### [OBJECTIVE]
Turn everything from the line containing "this 1101×1039 image." down through the line containing "[514, 507, 583, 525] StreetNumber: 9954" into a Markdown table with two columns, Row and Content. Give each line its own numbered row and leave out blank lines.

•••••

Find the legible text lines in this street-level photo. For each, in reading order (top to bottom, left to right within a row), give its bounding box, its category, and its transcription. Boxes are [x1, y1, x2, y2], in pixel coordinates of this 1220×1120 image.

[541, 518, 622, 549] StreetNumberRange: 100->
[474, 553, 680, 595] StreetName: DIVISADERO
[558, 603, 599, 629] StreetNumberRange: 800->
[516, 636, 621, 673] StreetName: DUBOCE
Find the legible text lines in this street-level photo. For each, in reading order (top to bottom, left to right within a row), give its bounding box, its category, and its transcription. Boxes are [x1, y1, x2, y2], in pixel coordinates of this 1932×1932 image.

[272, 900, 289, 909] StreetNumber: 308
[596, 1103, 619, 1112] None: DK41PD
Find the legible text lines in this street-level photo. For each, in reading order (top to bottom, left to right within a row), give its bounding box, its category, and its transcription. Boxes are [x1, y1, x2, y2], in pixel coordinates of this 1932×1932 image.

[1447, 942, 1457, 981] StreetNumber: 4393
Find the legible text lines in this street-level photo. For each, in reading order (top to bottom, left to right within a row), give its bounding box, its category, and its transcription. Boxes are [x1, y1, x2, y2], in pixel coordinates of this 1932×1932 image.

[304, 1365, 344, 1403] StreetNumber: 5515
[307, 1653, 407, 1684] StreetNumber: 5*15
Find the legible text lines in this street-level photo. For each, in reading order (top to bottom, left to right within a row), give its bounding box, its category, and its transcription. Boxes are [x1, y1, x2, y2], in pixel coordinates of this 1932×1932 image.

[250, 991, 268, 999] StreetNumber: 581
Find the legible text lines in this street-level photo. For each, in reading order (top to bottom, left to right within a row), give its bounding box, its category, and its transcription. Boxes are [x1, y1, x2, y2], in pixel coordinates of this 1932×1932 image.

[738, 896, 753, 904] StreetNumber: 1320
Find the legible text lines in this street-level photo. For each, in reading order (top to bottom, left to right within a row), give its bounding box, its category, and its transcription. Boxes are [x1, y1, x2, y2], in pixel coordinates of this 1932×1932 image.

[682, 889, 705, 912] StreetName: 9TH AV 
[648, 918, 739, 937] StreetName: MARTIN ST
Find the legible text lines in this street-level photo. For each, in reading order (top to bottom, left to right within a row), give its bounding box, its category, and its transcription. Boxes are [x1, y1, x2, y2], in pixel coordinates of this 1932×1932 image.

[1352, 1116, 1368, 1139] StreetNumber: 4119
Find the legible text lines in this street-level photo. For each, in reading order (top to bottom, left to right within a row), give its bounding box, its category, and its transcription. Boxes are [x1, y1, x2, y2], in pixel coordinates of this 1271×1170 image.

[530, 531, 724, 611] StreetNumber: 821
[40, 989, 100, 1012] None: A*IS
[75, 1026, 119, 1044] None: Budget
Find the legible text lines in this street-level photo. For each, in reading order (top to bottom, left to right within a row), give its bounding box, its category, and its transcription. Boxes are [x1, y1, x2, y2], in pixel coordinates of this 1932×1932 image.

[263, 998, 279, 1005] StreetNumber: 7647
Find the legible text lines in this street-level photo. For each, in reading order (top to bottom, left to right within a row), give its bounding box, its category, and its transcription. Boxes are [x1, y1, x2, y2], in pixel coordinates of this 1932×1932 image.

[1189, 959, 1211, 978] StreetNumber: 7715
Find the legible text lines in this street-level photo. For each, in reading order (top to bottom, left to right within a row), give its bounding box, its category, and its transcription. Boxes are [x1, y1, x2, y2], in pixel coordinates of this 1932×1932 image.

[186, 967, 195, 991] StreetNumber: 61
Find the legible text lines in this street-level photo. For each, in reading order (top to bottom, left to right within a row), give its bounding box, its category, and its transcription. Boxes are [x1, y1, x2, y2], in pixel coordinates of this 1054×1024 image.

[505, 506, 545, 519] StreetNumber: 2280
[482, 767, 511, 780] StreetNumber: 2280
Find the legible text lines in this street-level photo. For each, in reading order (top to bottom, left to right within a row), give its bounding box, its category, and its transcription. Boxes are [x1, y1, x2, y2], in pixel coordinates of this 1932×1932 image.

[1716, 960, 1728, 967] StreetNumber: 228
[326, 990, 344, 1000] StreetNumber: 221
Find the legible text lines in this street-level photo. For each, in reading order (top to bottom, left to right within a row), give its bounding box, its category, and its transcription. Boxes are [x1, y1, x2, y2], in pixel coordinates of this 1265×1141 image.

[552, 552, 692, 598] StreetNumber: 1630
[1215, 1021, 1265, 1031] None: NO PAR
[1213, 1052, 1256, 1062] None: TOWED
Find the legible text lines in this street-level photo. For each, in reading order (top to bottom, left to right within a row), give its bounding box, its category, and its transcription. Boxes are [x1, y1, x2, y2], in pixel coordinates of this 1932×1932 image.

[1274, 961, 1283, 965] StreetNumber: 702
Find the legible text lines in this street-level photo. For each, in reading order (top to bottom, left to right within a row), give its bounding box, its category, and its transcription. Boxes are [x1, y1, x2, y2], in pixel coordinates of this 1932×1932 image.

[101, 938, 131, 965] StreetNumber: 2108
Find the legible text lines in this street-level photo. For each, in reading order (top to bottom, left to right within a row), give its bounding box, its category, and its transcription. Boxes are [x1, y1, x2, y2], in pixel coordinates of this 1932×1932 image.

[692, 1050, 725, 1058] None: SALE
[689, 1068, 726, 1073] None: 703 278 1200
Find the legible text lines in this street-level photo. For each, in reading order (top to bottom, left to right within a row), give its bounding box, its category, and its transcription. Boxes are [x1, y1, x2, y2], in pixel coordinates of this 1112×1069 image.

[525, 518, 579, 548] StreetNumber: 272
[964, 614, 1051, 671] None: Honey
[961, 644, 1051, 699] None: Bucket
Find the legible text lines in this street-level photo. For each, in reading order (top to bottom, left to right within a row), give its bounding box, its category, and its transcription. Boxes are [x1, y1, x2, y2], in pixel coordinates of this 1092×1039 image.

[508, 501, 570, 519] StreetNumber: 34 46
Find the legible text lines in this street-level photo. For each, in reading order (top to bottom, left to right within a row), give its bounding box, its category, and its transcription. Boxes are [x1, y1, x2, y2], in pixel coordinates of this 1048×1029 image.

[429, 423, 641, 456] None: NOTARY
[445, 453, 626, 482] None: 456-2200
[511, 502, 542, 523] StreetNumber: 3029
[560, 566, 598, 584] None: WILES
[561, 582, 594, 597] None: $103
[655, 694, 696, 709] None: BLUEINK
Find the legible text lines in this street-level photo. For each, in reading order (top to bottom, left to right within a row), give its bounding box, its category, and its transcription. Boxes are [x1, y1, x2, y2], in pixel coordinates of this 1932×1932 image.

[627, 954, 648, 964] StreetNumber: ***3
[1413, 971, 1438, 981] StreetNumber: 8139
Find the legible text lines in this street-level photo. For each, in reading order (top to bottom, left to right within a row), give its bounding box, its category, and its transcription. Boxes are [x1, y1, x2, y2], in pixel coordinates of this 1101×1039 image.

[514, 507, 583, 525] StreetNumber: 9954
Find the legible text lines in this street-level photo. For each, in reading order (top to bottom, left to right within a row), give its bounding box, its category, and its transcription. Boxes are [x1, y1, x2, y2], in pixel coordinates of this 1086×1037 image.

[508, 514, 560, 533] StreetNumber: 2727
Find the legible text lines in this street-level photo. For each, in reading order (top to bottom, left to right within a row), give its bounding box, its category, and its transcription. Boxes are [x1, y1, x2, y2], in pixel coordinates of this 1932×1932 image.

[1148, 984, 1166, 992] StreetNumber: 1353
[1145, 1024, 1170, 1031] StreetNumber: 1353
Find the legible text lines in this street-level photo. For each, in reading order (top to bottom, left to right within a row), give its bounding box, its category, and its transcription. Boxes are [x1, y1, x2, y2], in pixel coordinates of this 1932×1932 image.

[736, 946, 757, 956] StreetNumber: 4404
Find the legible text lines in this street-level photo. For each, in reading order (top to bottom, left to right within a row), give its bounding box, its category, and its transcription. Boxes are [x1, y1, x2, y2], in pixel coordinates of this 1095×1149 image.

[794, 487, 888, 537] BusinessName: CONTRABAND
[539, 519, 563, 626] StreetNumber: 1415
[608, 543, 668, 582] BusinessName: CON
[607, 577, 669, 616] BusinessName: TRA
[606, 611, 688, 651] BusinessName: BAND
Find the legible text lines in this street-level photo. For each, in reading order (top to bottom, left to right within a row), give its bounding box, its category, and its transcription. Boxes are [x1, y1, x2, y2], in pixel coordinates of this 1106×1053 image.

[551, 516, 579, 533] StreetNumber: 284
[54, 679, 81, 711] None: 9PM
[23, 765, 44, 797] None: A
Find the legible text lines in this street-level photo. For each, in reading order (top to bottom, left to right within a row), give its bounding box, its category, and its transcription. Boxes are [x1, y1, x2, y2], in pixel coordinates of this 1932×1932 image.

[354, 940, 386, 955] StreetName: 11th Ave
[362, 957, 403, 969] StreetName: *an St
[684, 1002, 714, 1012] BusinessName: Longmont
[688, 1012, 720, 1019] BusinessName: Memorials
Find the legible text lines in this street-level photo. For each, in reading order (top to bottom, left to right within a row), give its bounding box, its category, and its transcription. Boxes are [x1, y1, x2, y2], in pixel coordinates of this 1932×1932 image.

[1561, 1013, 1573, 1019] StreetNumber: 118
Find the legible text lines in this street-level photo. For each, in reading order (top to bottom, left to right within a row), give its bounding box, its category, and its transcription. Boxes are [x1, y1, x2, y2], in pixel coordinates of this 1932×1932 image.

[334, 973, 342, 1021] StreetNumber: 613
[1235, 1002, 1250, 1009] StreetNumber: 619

•••••

### [THE COMPLETED TASK]
| Row | Content |
|---|---|
| 1 | Find the legible text lines in this street-level photo. For each, in reading order (top to bottom, left to right within a row), give its bounding box, its category, and its transcription. Boxes are [x1, y1, x2, y2], in pixel coordinates of this 1101×1039 image. |
| 2 | [514, 507, 583, 525] StreetNumber: 9954 |